DATA TO USE
====
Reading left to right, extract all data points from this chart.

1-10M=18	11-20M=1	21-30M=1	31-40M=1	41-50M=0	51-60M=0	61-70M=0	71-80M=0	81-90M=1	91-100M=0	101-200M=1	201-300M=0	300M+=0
====
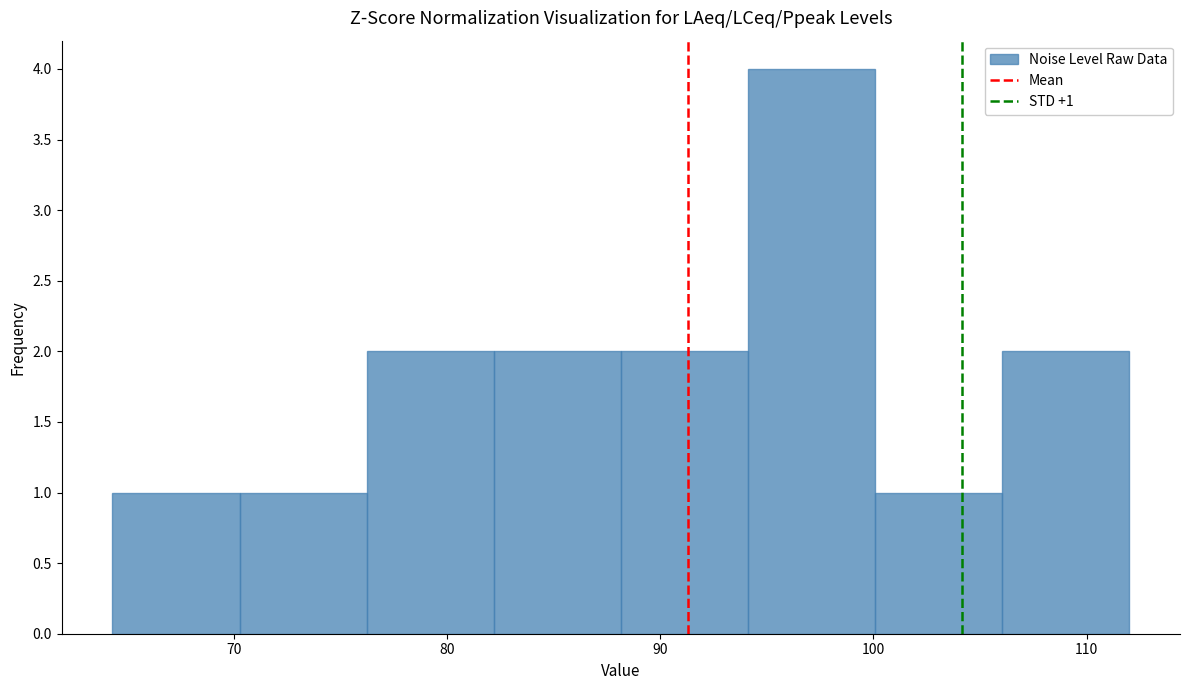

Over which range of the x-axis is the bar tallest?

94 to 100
====
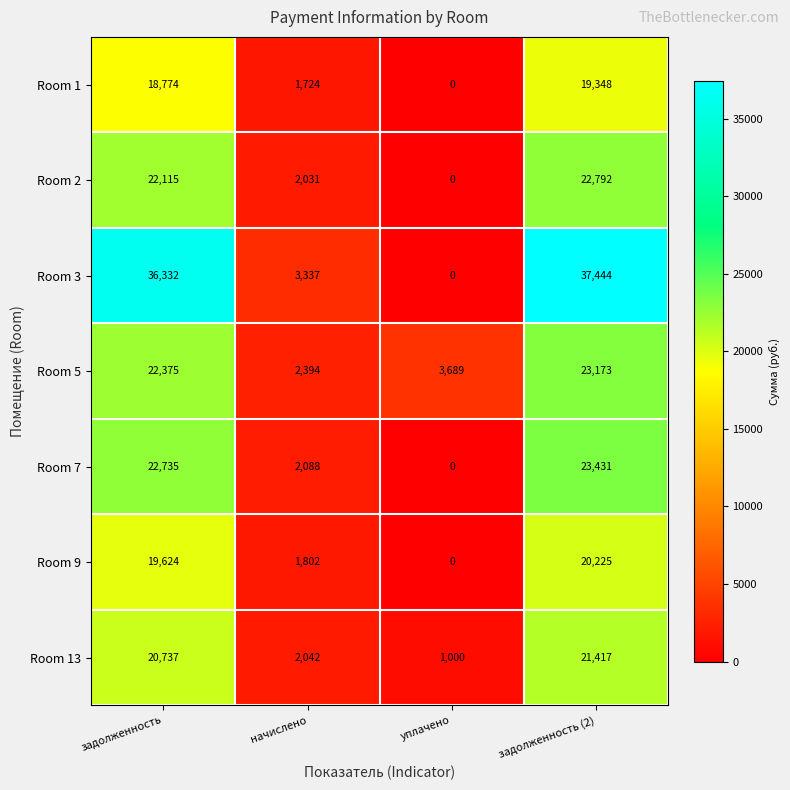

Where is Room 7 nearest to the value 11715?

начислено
====
JOB ITEM
Extract every line above that contains the word "chart".

ANSWER TO THIS PROBLEM
Reading left to right, extract all data points from this chart.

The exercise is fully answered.